Tradisi Santri oleh : Arif Sugian
Dulu, aku sempat mondok selama kurang-lebih 3 tahun di
sebuah pesantren yang terletak di kota Barabai. Kota yang terkenal dengan
sebutan “Kota Apam”. Kehidupan pondok begitu hiterogen. Pondok merupakan
miniatur kehidupan di luarnya, yaitu masyarakat. Di dalamnya membaur bermacam
perbedaan, baik dari segi watak, usia, status sosial, dan lain sebagainya.

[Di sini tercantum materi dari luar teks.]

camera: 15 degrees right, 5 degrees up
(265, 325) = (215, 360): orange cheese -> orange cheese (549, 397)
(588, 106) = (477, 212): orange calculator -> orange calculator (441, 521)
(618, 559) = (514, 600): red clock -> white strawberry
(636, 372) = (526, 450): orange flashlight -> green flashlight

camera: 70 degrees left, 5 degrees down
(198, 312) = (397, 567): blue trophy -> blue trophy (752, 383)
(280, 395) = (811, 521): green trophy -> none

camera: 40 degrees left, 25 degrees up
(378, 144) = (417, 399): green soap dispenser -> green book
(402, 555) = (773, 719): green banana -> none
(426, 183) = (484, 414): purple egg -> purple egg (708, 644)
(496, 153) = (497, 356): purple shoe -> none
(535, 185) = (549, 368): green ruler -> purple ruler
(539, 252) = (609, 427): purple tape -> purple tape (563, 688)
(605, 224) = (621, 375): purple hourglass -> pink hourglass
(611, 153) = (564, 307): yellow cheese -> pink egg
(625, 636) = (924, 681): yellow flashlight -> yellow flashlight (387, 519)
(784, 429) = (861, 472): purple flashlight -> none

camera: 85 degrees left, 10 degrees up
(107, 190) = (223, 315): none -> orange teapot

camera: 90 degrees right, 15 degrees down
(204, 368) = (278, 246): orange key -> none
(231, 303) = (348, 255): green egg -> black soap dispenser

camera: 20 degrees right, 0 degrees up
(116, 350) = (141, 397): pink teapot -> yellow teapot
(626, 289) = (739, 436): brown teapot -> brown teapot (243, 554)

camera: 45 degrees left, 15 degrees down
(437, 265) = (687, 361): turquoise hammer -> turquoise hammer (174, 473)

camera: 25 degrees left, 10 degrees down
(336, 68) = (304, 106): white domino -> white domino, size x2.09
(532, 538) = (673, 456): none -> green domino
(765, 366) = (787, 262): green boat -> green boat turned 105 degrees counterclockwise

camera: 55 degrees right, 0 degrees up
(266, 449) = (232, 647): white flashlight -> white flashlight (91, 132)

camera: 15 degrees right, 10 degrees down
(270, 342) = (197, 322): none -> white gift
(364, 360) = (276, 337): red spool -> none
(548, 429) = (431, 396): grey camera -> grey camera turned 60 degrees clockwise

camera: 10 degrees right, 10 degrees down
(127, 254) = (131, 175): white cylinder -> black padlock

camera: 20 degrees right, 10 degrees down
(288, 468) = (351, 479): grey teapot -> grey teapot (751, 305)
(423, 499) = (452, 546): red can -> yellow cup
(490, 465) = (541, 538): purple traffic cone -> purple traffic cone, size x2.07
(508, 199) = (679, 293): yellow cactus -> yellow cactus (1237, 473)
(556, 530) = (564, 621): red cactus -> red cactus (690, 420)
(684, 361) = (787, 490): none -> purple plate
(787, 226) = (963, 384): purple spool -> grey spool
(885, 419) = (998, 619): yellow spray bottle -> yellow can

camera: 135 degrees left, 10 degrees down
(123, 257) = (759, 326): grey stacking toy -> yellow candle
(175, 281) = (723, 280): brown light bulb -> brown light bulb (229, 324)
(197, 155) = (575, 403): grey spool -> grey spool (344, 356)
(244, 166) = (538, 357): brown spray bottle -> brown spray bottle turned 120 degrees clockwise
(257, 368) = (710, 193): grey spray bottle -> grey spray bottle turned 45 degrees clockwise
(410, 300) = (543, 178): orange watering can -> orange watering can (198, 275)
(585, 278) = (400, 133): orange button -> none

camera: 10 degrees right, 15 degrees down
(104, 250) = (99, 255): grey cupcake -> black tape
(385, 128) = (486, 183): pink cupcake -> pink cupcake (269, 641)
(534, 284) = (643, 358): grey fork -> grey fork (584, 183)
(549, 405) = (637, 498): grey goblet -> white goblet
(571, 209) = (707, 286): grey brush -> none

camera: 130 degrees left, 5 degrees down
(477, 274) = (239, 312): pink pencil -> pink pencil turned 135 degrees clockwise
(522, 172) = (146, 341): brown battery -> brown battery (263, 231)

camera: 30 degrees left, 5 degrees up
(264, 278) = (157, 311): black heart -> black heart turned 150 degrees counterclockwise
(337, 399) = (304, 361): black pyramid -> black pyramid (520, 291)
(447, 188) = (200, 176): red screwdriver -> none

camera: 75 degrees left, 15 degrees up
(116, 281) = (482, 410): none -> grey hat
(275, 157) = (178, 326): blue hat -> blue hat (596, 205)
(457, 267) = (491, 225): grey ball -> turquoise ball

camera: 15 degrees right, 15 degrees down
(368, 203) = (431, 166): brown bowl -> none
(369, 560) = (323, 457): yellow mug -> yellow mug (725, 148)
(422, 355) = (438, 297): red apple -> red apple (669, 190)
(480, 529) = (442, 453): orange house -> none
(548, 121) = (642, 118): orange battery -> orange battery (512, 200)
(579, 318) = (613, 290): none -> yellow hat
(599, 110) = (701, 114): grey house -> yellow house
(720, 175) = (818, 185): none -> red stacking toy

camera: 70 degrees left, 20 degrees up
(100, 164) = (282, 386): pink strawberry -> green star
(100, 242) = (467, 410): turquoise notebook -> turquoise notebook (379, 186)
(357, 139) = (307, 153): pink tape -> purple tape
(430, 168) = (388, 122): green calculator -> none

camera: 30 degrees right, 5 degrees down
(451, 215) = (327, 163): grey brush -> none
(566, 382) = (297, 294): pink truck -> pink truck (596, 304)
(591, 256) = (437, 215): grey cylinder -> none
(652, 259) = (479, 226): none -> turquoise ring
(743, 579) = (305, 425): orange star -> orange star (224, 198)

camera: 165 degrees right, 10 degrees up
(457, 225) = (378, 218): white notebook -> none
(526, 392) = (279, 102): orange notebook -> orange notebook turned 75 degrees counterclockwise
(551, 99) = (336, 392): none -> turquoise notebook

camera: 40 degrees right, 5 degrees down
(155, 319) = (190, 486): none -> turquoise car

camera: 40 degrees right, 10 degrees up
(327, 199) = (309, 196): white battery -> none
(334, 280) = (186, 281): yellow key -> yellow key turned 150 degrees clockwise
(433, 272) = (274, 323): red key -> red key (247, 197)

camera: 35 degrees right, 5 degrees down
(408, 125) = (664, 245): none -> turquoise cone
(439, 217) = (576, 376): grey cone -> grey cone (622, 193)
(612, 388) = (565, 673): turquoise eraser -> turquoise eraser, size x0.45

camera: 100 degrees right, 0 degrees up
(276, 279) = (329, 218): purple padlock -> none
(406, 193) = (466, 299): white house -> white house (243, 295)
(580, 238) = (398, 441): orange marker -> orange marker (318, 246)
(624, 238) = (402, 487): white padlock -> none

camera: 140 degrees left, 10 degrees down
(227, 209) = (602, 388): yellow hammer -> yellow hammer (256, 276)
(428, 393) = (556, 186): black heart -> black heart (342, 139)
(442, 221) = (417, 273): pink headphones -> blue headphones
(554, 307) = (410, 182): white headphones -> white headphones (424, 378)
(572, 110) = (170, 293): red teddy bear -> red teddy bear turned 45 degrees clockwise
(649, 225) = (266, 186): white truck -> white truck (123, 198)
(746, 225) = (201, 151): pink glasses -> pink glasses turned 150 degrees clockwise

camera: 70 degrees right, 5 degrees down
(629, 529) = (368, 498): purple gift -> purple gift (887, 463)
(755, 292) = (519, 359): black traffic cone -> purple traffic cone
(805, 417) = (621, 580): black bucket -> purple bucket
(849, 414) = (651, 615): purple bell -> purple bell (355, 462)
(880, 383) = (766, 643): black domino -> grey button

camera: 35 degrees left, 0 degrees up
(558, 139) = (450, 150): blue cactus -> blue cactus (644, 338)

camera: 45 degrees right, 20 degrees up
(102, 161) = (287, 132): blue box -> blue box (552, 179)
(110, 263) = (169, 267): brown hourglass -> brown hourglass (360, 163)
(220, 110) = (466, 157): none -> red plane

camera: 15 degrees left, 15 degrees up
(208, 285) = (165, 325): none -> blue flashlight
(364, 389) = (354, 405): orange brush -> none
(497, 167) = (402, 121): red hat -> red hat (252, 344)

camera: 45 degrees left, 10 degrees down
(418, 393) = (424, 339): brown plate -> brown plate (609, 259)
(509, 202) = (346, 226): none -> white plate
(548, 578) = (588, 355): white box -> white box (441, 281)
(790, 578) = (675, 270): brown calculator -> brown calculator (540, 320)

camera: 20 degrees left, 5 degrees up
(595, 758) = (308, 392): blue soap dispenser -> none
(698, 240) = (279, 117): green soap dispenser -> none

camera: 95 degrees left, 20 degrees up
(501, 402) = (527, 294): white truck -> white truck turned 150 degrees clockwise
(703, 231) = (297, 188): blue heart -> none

Uniknya, ketika masuk disana semua dianggap sama, satu
dengan yang lainnya. Setiap santri yang baru masuk pondok, apapun statusnya,
dan berapapun usianya, semua akan dikumpulkan dalam kelas yang sama. Baik yang tamat
SD, SMP, SMA, bahkan orang tua yang sudah menikahpun, tetap dikumpulkan dalam
kelas yang sama dan pelajaran yang sama pula. Unik bukan?.
Setelah beberapa waktu disana, ku temukan tradisi yang
juga tak kalah unik menurutku. Tak pernah ku jumpai sebelumnya, yaitu ketika santri mendapat kiriman dari
orang tuanya, biasanya di dalam kiriman tersebut terdapat bermacam-macam
makanan, baik sejenis kue-kue an, mie instan, makanan ringan dan sebagainya.
Uniknya, ketika santri yang dapat kiriman mulai
membagikan kirimannya, santri yang lain sudah siap memasang kuda-kudanya untuk
berebut mendapatkan makanan tersebut, yang anehnya setelah makanan tersebut
direbutkan, nanti ujung-ujungnya tetap makan sama-sama juga tanpa adanya
perkelahian.
Suatu malam, ada kabar bahwa salah satu santri (kawan
kami) ada yang akan dapat kiriman. Tanpa diketahui ada salah seorang santri
yang berasal dari Binuang, ia dikenal dengan “Si Tacut”. Ia berinisiatif untuk
mengerjai santri-santri yang lain dengan mengatakan bahwa yang akan mendapatkan
kiriman tersebut mau membagi kirimannya asal semuanya kumpul diasrama dengan
lampu yang dipadamkan, santripun duduk dan berkumpul dalam satu asrama dengan keadaan
gelap gulita, santri yang dapat kiriman itupun datang dengan membawa sebuah
piring besar (Talam), para santripun sudah bersiap-siap untuk berebut, setelah
para santri menggenggam makanan yang direbutkan tadi, mereka bingung kenapa
kuenya agak basah-basah, setelah dinyalakan lampunya, mereka sadar bahwa yang
mereka rebutkan adalah nasi basi, yang tadinya kue diganti nasi basi oleh “Si
Tacut” dari binuang tadi.
Para santripun agak kesal, namun setelah mereka
mengetahui bahwa yang mengganti dengan nasi basi itu adalah si tacut mereka
tidak jadi kesal karena takut dengannya. Hehehe.